Most people who know me well as a professional are aware of my addiction to Harvard Business Review. To many of my colleagues and previous clients, why I like HBR is a mystery. Well, it should be a mystery no more: Experience Co-creation.
Yes, UXers, HBR does have articles related to UX that you will find interesting. What I like about this particular article is how personally relevant it is for me. I’m currently working as a researcher at a company that has recently hired a VP of Customer Experience. At first, I wasn’t sure what that would mean–customer experience is a fairly nebulous term to me. What is a ‘customer’ varies by industry, but where I do my work it can mean someone in a store, someone online, someone on a mobile phone, someone on a telephone, or a business person trying to create a relationship. So ‘customer experience’, by extension, is going to cover a very wide set of activities. Given such a large scope, how can one person possibly have any impact?
Well, the HBR article linked above proposes the concept of experience co-creation. For those of us who have been around for a while, that terms sounds similar to the dreaded concept of bringing users in and including them in actual design sessions. My past experience with that has shown me business is not a fan of such a process, and neither are some researchers. However, after working closely with organizations (read: Not as an offsite vendor), I’m inclined to think there are some merits. Especially in this day and age where technology is making brick-and-mortar locations less relevant, why not find a way to engage directly with your actual customers?

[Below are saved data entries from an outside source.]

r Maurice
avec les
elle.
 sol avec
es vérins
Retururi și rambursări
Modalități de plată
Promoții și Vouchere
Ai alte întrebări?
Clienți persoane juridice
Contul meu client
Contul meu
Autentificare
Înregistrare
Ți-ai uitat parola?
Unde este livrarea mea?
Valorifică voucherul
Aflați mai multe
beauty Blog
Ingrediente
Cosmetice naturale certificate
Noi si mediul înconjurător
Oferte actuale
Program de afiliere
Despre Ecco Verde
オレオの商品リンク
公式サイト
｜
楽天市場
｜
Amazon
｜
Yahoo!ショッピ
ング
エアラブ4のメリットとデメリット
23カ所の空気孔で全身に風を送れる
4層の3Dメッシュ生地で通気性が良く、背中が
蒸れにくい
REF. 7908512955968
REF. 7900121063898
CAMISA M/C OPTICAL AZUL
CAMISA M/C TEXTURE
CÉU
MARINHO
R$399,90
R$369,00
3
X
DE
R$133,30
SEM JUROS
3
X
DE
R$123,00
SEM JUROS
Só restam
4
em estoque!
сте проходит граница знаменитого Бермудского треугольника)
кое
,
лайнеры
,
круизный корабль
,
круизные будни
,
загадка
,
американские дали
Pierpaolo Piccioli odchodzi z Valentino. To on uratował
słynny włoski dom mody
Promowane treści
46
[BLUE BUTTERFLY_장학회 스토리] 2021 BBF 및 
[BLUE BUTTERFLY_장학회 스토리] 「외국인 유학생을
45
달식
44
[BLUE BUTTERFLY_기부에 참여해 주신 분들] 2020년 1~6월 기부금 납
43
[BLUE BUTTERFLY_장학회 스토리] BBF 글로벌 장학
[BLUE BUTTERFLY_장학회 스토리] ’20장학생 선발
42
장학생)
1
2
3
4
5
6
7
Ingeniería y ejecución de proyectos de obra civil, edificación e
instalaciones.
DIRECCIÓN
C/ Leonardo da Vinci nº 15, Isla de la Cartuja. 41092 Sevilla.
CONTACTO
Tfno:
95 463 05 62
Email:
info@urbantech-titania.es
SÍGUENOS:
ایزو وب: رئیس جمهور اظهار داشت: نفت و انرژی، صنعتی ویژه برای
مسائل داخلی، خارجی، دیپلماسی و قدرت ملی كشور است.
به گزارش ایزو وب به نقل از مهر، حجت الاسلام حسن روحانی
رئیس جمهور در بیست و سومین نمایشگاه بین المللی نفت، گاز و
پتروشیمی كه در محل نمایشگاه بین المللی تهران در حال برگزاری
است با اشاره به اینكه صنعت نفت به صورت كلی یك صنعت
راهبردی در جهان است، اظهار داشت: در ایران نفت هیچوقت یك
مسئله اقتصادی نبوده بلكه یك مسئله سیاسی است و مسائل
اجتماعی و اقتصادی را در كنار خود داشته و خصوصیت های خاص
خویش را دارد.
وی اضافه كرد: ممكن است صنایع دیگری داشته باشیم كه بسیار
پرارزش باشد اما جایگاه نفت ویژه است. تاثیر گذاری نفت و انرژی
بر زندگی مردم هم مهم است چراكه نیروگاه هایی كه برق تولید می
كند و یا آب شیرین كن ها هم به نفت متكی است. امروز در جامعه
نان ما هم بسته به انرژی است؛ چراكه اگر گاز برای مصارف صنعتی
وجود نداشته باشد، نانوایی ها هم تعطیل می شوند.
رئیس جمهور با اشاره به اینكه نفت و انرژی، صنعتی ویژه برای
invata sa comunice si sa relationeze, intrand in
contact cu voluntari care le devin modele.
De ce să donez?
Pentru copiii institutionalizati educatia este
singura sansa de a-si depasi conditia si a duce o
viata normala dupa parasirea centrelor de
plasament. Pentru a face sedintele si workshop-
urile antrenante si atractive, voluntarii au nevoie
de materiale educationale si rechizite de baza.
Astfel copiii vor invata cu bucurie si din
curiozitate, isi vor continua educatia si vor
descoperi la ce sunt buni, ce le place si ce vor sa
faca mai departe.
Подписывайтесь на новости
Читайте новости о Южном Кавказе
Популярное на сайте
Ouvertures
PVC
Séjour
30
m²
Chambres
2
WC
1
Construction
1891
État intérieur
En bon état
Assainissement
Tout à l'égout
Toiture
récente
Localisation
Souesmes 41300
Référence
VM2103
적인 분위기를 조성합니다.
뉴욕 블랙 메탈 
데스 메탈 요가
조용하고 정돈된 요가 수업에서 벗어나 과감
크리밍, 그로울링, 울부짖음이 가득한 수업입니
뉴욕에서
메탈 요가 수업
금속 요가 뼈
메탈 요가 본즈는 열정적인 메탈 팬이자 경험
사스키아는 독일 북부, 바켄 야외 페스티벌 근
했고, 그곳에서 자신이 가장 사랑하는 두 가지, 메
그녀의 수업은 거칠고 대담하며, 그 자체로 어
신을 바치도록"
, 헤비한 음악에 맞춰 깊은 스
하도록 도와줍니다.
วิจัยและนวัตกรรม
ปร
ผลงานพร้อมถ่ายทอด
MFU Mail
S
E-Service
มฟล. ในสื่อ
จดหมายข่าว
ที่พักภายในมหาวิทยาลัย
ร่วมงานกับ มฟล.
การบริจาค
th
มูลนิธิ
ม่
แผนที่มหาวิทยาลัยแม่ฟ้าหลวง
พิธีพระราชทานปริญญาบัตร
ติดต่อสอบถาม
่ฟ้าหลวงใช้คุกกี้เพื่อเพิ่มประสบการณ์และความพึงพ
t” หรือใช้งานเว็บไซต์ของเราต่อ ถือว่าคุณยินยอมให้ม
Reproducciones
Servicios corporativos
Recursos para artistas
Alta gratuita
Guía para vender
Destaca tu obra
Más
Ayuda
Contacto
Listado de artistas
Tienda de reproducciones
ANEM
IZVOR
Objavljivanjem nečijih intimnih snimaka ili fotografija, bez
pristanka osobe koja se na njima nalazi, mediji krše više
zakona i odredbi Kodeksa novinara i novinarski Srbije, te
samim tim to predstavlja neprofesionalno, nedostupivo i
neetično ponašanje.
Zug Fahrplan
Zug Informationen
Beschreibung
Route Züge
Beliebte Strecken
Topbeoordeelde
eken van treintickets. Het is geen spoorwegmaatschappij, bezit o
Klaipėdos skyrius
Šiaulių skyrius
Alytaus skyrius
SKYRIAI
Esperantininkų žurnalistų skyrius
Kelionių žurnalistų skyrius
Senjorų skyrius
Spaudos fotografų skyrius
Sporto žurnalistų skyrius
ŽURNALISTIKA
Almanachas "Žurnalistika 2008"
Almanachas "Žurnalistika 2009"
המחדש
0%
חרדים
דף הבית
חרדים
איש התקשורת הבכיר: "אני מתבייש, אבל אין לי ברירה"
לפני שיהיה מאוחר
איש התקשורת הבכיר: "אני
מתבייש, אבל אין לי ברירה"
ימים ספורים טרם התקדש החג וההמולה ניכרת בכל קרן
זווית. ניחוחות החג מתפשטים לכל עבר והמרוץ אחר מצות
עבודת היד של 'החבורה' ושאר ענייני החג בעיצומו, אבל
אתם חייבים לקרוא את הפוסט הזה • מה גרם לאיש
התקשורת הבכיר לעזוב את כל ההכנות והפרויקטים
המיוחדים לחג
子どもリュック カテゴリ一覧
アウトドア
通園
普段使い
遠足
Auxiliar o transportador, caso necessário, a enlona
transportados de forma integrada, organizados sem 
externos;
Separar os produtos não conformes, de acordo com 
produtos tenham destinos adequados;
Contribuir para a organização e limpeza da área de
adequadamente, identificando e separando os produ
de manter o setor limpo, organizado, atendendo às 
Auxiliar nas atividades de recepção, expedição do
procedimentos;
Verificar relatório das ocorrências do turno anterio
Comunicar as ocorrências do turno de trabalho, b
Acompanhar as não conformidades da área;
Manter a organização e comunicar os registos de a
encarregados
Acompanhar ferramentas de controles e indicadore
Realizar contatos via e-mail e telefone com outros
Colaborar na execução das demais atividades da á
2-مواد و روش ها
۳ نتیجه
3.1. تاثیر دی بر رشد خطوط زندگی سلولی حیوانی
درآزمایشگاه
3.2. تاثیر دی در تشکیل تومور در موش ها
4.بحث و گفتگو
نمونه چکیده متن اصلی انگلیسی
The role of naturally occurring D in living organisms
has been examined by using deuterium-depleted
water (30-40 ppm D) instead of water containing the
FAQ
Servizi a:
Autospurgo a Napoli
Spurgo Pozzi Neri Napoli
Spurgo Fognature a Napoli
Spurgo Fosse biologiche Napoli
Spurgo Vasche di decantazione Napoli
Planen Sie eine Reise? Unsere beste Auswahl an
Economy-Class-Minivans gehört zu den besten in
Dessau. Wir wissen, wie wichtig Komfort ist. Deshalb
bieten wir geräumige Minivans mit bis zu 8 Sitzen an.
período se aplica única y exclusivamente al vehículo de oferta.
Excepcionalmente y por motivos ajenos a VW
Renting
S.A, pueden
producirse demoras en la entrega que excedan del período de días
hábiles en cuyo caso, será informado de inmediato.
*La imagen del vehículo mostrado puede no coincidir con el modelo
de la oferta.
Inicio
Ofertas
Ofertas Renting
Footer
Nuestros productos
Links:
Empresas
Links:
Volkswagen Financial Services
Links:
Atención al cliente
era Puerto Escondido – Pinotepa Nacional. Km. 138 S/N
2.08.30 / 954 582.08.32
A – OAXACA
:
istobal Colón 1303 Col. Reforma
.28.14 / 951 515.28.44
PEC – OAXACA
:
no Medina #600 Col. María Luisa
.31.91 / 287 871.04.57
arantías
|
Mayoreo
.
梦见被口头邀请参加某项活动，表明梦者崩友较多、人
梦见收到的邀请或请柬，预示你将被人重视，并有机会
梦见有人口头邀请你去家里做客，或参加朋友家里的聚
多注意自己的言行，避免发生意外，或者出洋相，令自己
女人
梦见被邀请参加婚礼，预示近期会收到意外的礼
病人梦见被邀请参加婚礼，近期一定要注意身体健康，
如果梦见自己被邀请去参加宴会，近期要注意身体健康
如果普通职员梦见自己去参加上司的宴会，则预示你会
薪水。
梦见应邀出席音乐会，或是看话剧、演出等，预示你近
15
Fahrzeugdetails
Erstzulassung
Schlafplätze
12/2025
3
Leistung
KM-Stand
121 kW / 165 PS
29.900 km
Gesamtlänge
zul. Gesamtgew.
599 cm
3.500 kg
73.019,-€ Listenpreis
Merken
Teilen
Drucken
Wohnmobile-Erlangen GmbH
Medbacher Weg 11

Honestly, recruiters can find people similar to your customers–maybe even people who are actual customers. However, you know for certain that someone in your store or on your website is an actual or prospective customer, and that makes them ideal for such co-creation processes. So why not grab them? Why not find out what you do currently that made them stop in or purchase from you? Why not find out why they didn’t purchase from you, and what would have tilted the scale in your favor? It’s these people that need to be addressed if companies want to improve their experiences.
And honestly, if you want to revolutionize your designs, wouldn’t that be a good way to gauge just how far you can push your new ideas? Or, to gain perspective on different pathways of development?